GAMBIA – Verso ottobre 2014 il Presidente del Gambia, Yahya Jammeh ha approvato un nuovo reato di “omosessualità aggravata”, che è punibile con l’ergastolo, ed è stato aggiunto al codice penale. Fra coloro che possono essere accusati di omosessualità aggravata ci sono i delinquenti seriali e le persone con l’HIV (ritenute spesso essere gay o lesbiche). Questa criminalizzazione dell’attività sessuale nel Gambia viola il diritto internazionale. Le disposizione vaghe e imprecise di questa legge potrebbero essere utilizzate in modo inappropriato, arrestando chiunque venga riconosciuto come gay o lesbica, contribuendo ad alimentare l’ostilità ed il clima di tensione e di paura che già aleggia nella comunità LGBTI.

Human Rights Watch ha dichiarato che queste normative hanno portato ad un incremento delle violazioni dei diritti umani, tra cui arresti, abusi da parte della polizia e sfratti. Dopo queste azioni anche Amnesty International ha accusato il governo del Gambia di aver torturato i cittadini arrestati nell’ultimo periodo, precisando che la guardia presidenziale ha costretto cinque persone a confessare, tra cui un ragazzo di 17 anni e tre donne. Per via di queste continue persecuzioni, molte persone LGBTI lasciano spesso le zone rurali per aree urbane più tolleranti o migrano verso paesi vicini che offrono un maggior riconoscimento di tutela giuridica.

Direttive
1) Rispondi alle seguenti domande sull'estratto relativo alla legge del Gambia:
(a) Con quale pena è punibile il nuovo reato di "omosessualità aggravata"?
(b) Secondo Human Rights Watch, quali violazioni dei diritti umani sono aumentate a causa di queste normative?
(c) Secondo Amnesty International, quante persone la guardia presidenziale ha costretto a confessare?
2) Aggiorna l'estratto sulla legge del Gambia da "Human Rights Watch" a "di tutela giuridica.", sostituendo "guardia presidenziale" con "polizia segreta".

Materiale di origine
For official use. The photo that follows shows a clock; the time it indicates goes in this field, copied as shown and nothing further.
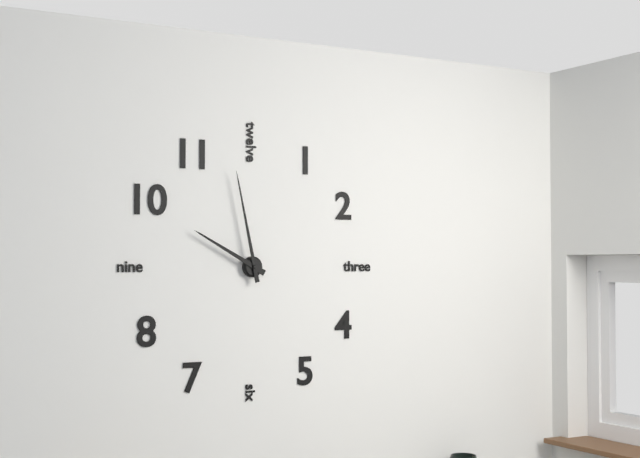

Risposte ai compiti
1)
(a) Con l'ergastolo.
(b) Arresti, abusi da parte della polizia e sfratti.
(c) Cinque persone, tra cui un ragazzo di 17 anni e tre donne.

2)
Human Rights Watch ha dichiarato che queste normative hanno portato ad un incremento delle violazioni dei diritti umani, tra cui arresti, abusi da parte della polizia e sfratti. Dopo queste azioni anche Amnesty International ha accusato il governo del Gambia di aver torturato i cittadini arrestati nell’ultimo periodo, precisando che la polizia segreta ha costretto cinque persone a confessare, tra cui un ragazzo di 17 anni e tre donne. Per via di queste continue persecuzioni, molte persone LGBTI lasciano spesso le zone rurali per aree urbane più tolleranti o migrano verso paesi vicini che offrono un maggior riconoscimento di tutela giuridica.